PROBLEM TO WORK ON → The required result is every line of the records that includes "down".

GIVEN ENTRIES →
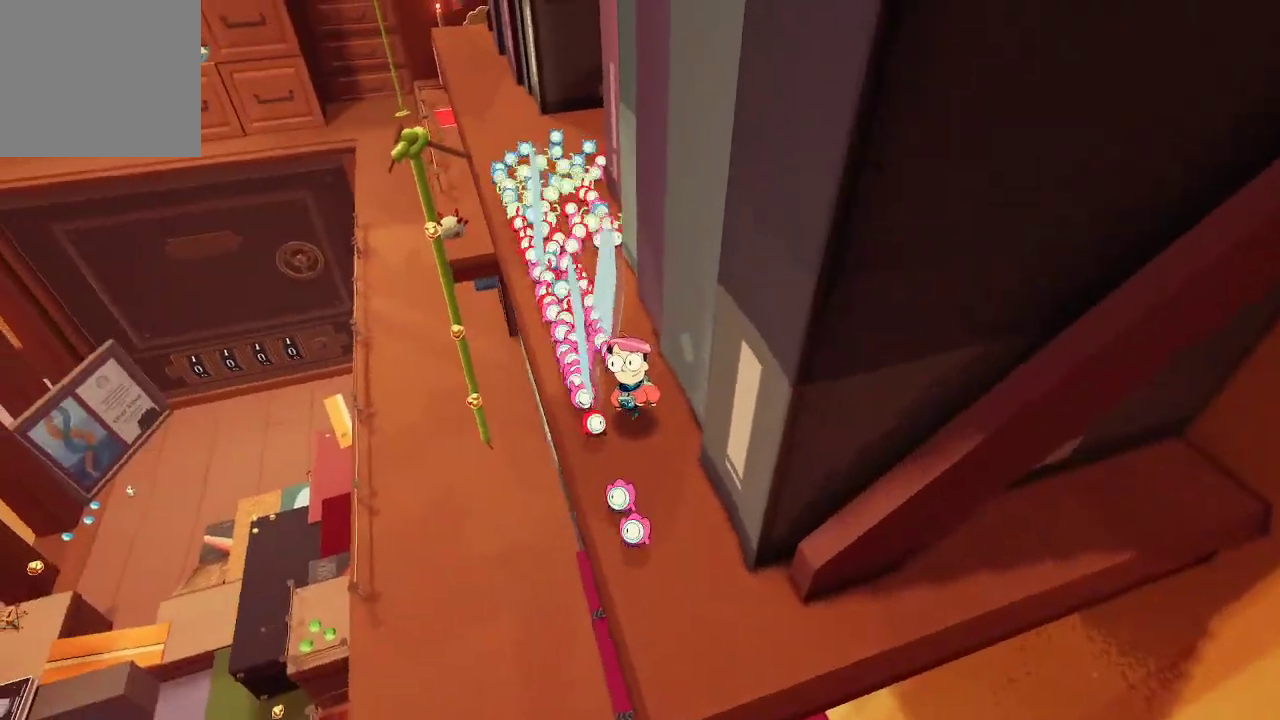
{"buttons": [], "left_stick": "center", "right_stick": "center", "events": [[67, "right_stick", "up"], [100, "left_stick", "center"], [267, "right_stick", "center"], [333, "left_stick", "up"], [433, "left_stick", "center"]]}
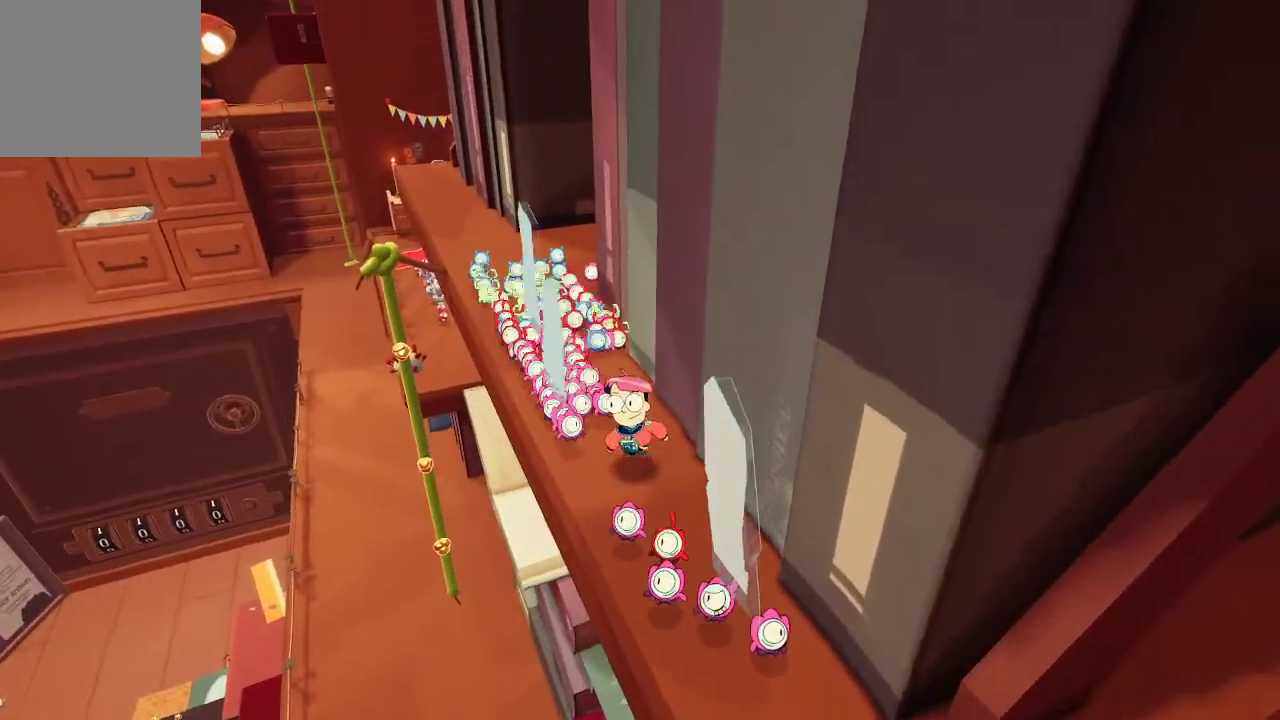
{"buttons": ["A"], "left_stick": "up-left", "right_stick": "center", "events": [[67, "left_stick", "up-left"], [500, "A", "down"]]}
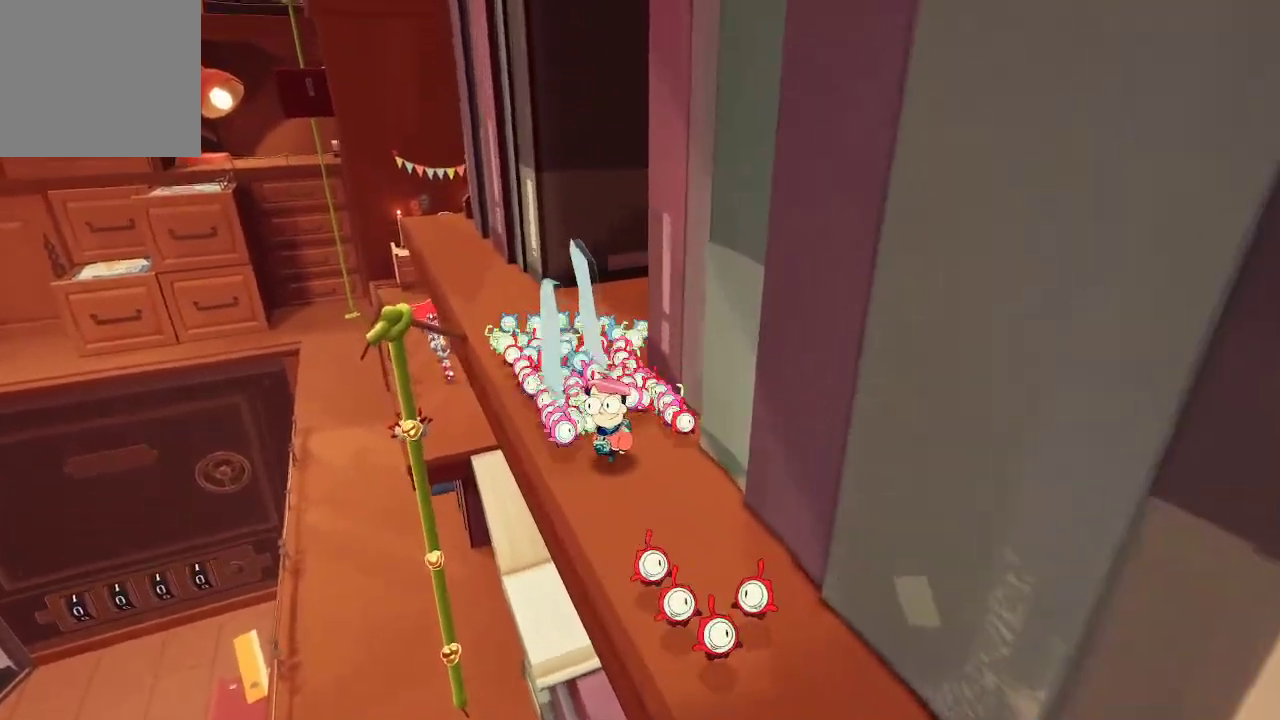
{"buttons": [], "left_stick": "up-left", "right_stick": "center", "events": [[100, "A", "up"]]}
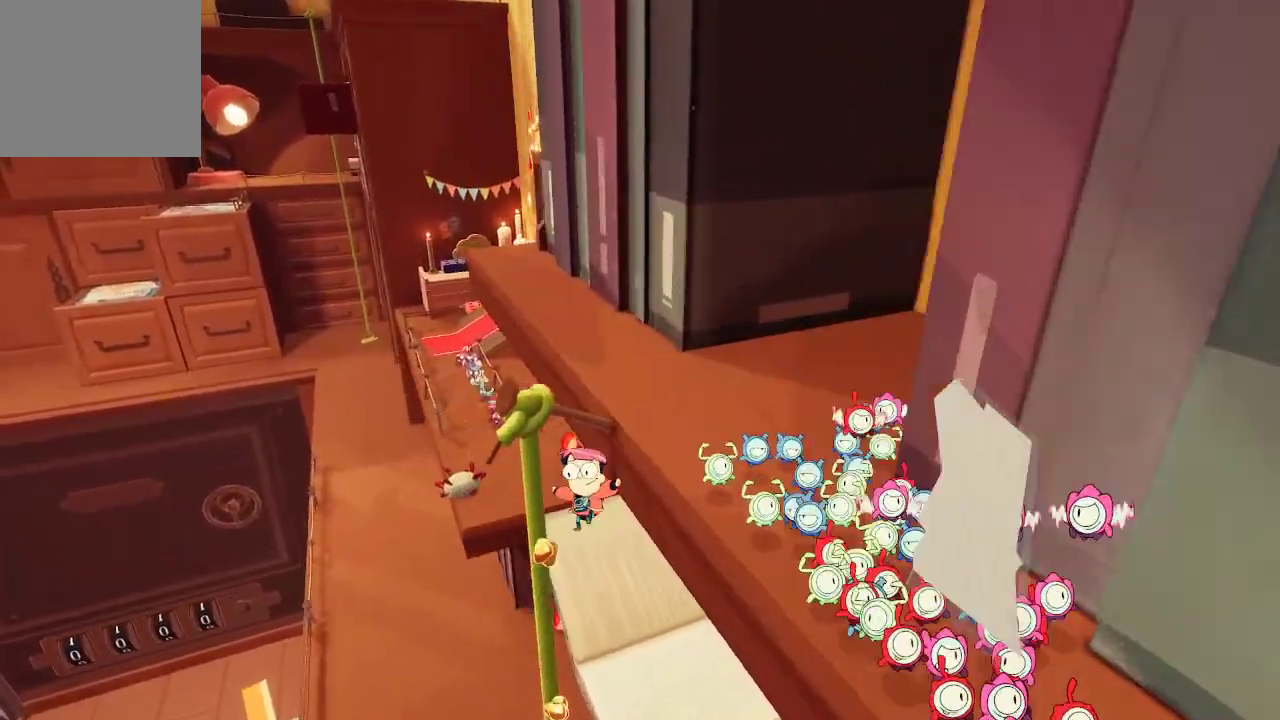
{"buttons": [], "left_stick": "down", "right_stick": "center", "events": [[300, "left_stick", "center"], [400, "left_stick", "down"]]}
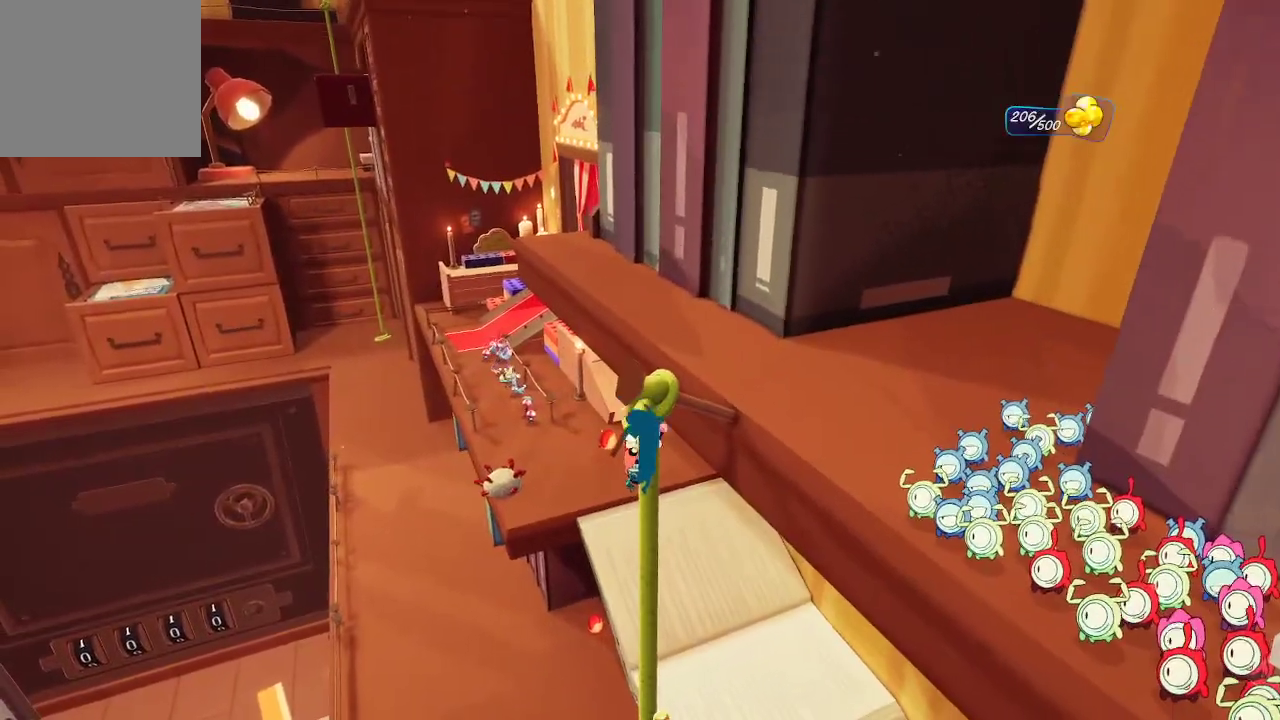
{"buttons": [], "left_stick": "down", "right_stick": "center", "events": []}
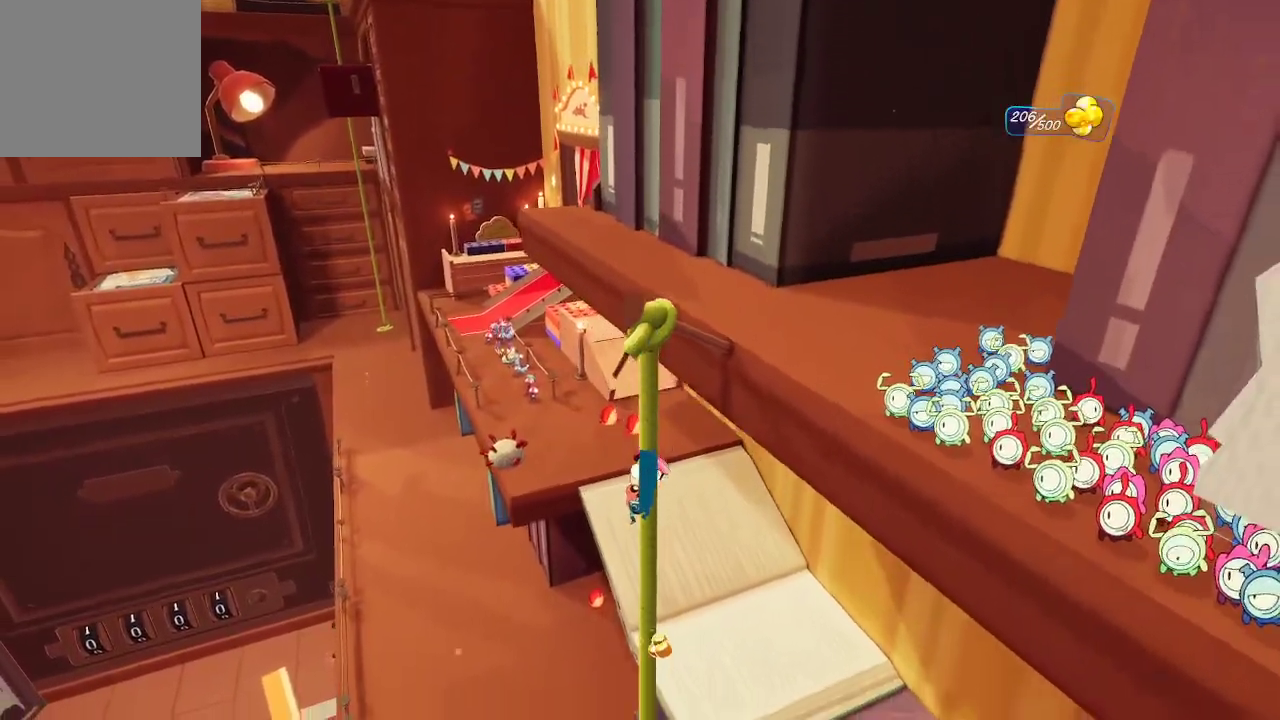
{"buttons": [], "left_stick": "down", "right_stick": "center", "events": []}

FINISHED EXERCISE →
{"buttons": ["A"], "left_stick": "up-left", "right_stick": "center", "events": [[67, "left_stick", "up-left"], [500, "A", "down"]]}
{"buttons": [], "left_stick": "down", "right_stick": "center", "events": [[300, "left_stick", "center"], [400, "left_stick", "down"]]}
{"buttons": [], "left_stick": "down", "right_stick": "center", "events": []}
{"buttons": [], "left_stick": "down", "right_stick": "center", "events": []}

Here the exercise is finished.